As far as I understand it, the price of the physical book is a trivial portion of the cost to produce a book. The difference in price between hardcover and paperback may have misled us in this regard, but what you’re paying for with a hardcover is traditionally earlier access to the book, with greater durability as a kind of bonus. Though I do not know the details, it seems obvious that the price differential between an e-book and a physical book is far greater than the price of the physical artifact — indeed, it’s almost certainly much greater than the cost of the physical artifact plus storage and shipping costs.
What accounts for the price differential, then? Part of the problem is surely that almost no one would buy e-books if they were the same price as a paperback. Yet I propose that the real root cause is Amazon, which has already aggressively pushed down physical book prices and irrevocably damaged the profitability of traditional publishers and bookstores. They’ve already racheted down what people are willing to pay for books, and e-books give them a pretext to cut the price even further.
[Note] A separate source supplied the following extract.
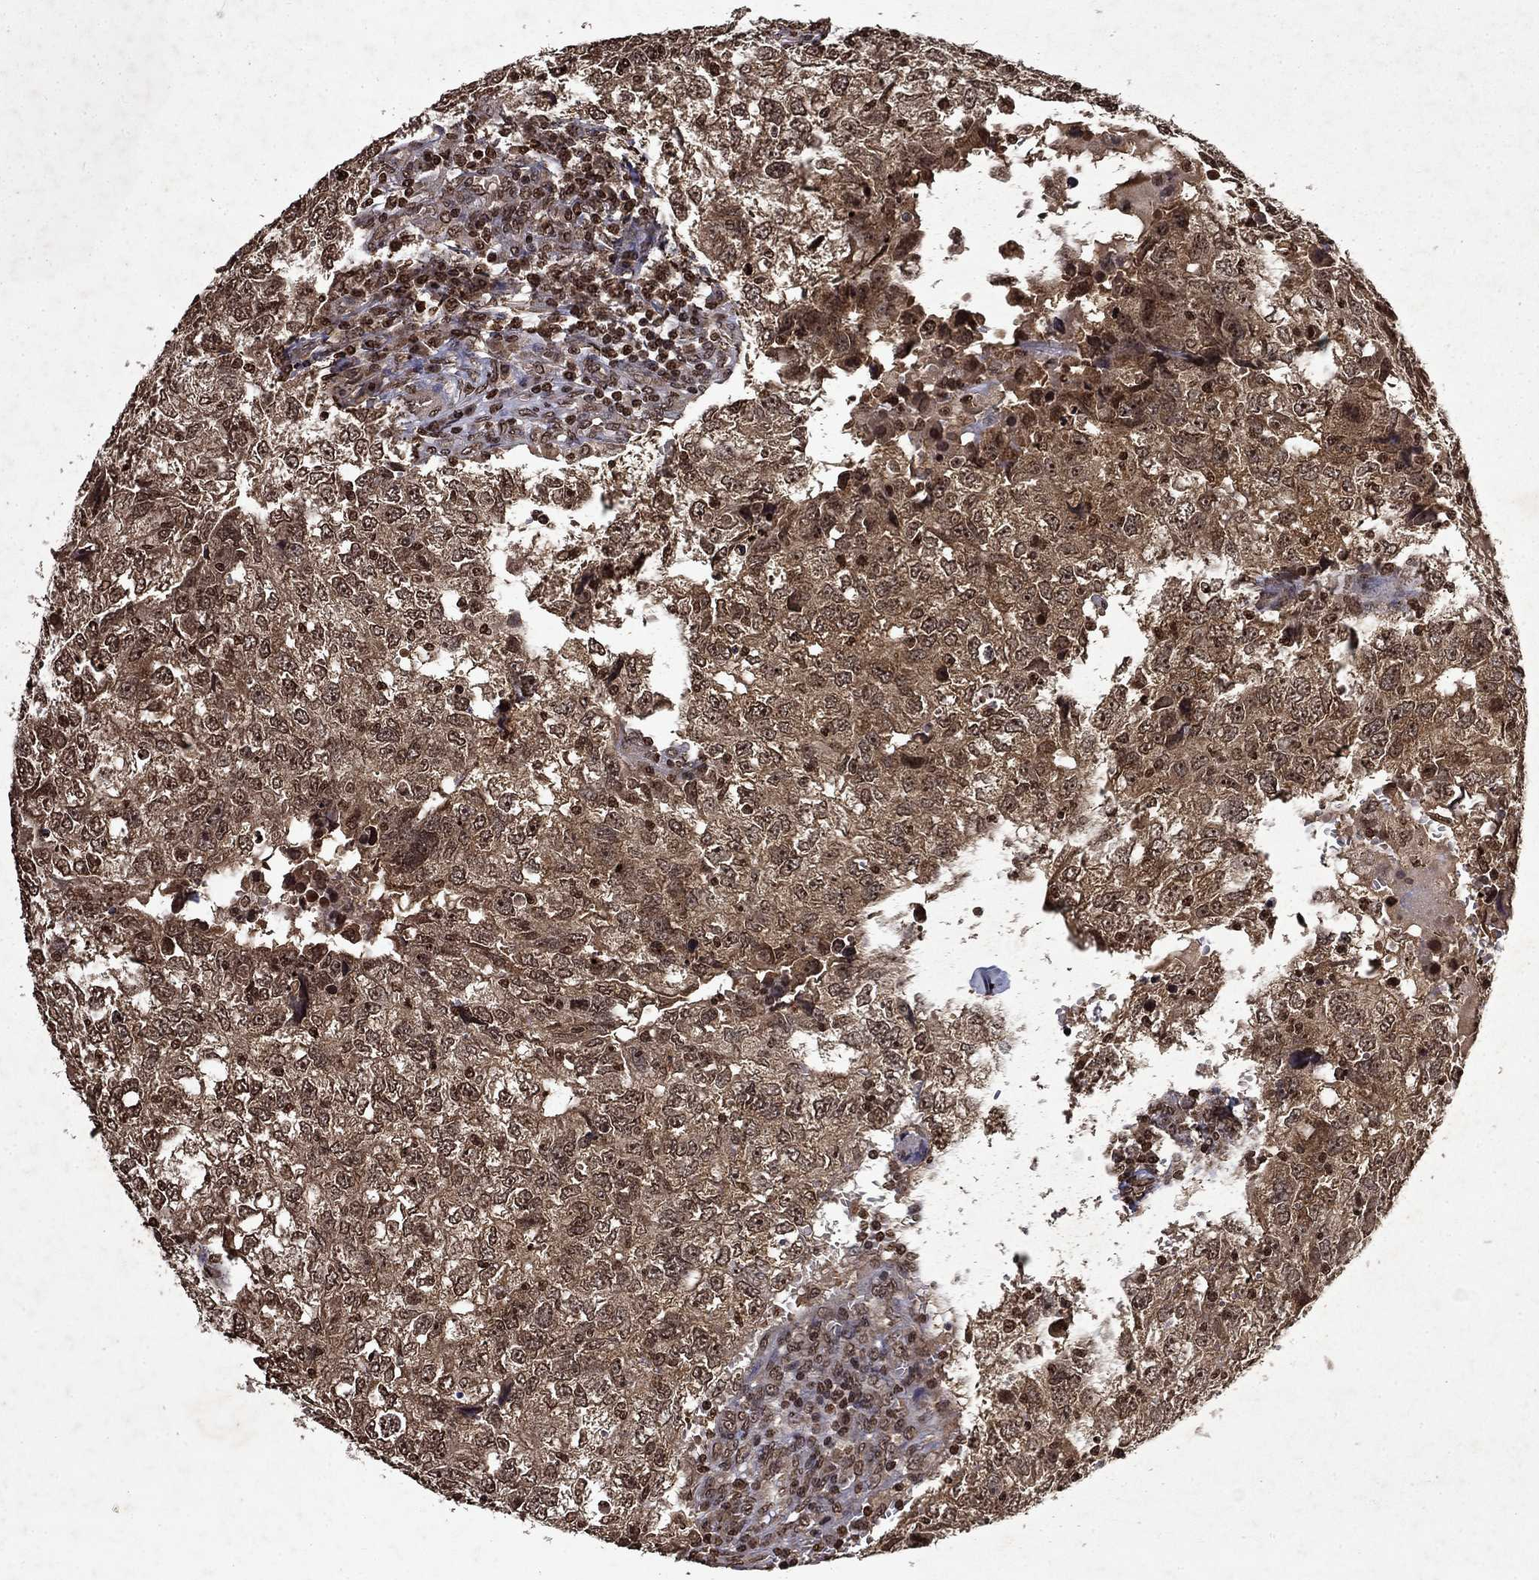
{"staining": {"intensity": "moderate", "quantity": ">75%", "location": "cytoplasmic/membranous"}, "tissue": "breast cancer", "cell_type": "Tumor cells", "image_type": "cancer", "snomed": [{"axis": "morphology", "description": "Duct carcinoma"}, {"axis": "topography", "description": "Breast"}], "caption": "A micrograph of human breast infiltrating ductal carcinoma stained for a protein exhibits moderate cytoplasmic/membranous brown staining in tumor cells.", "gene": "PIN4", "patient": {"sex": "female", "age": 30}}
Hence my theory: e-books, at their current price levels, are loss-leaders meant to ensure Amazon’s long-term control over publishing. My worry, though, is not so much that they’ll raise prices once they get monopoly power, but rather that they simply won’t do the stuff that traditional publishers have done — that they’re ushering in a world of universal self-publishing, with no infrastructure for providing editing and other services to authors who are not able to pay for such services out of pocket.